In the listing below, the lines starting at the line with "Latest Dharma Notes" and ending at the line with "Subscribe here" are to be output verbatim. Images stay out of the copy.

☆ ☆ ☆ ☆

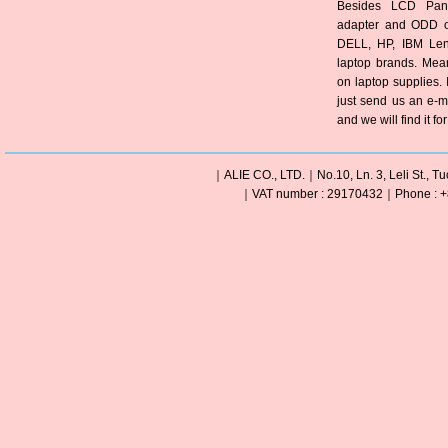
Besides LCD Pane
adapter and ODD of
DELL, HP, IBM Len
laptop brands. Mea
on laptop supplies. 
just send us an e-m
and we will find it fo
｜ALIE CO., LTD.｜No.10, Ln. 3, Leli St., Tu
｜VAT number : 29170432｜Phone : +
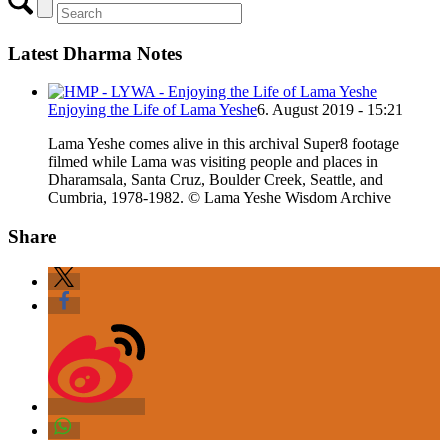
Latest Dharma Notes
Enjoying the Life of Lama Yeshe
6. August 2019 - 15:21
Lama Yeshe comes alive in this archival Super8 footage
filmed while Lama was visiting people and places in
Dharamsala, Santa Cruz, Boulder Creek, Seattle, and
Cumbria, 1978-1982. © Lama Yeshe Wisdom Archive
Share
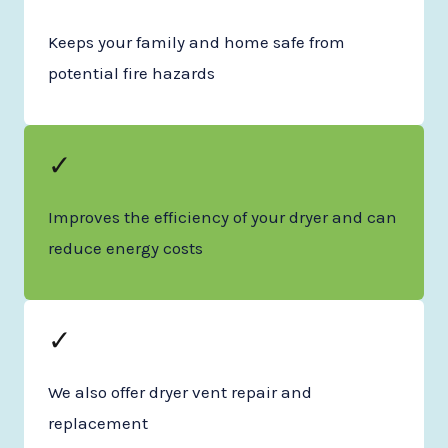
Keeps your family and home safe from
potential fire hazards
✓
Improves the efficiency of your dryer and can
reduce energy costs
✓
We also offer dryer vent repair and
replacement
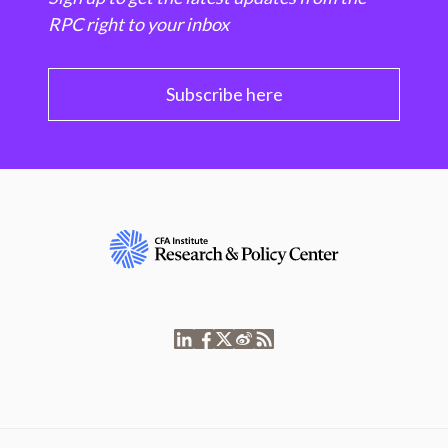
RPC right to your inbox
Subscribe here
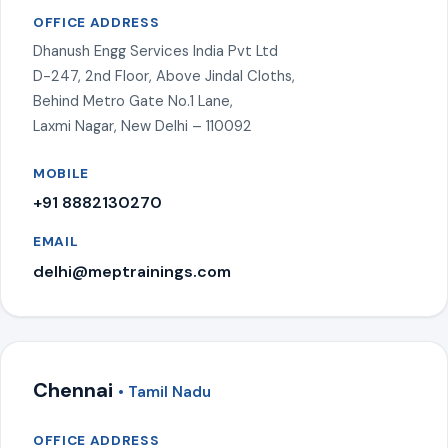
OFFICE ADDRESS
Dhanush Engg Services India Pvt Ltd
D-247, 2nd Floor, Above Jindal Cloths,
Behind Metro Gate No.1 Lane,
Laxmi Nagar, New Delhi – 110092
MOBILE
+91 8882130270
EMAIL
delhi@meptrainings.com
Chennai
• Tamil Nadu
OFFICE ADDRESS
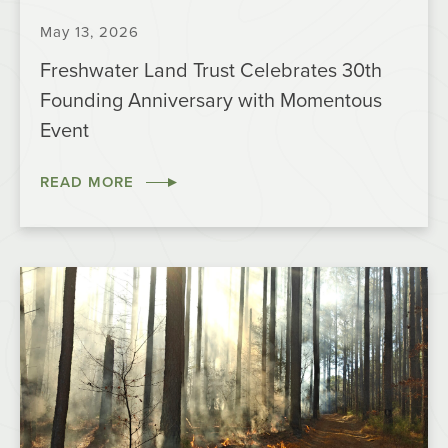
May 13, 2026
Freshwater Land Trust Celebrates 30th
Founding Anniversary with Momentous
Event
READ MORE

☆ ☆ ☆ ☆

* Response:
Latest Dharma Notes
Enjoying the Life of Lama Yeshe
6. August 2019 - 15:21
Lama Yeshe comes alive in this archival Super8 footage
filmed while Lama was visiting people and places in
Dharamsala, Santa Cruz, Boulder Creek, Seattle, and
Cumbria, 1978-1982. © Lama Yeshe Wisdom Archive
Share
Keeps your family and home safe from
potential fire hazards
✓
Improves the efficiency of your dryer and can
reduce energy costs
✓
We also offer dryer vent repair and
replacement
RPC right to your inbox
Subscribe here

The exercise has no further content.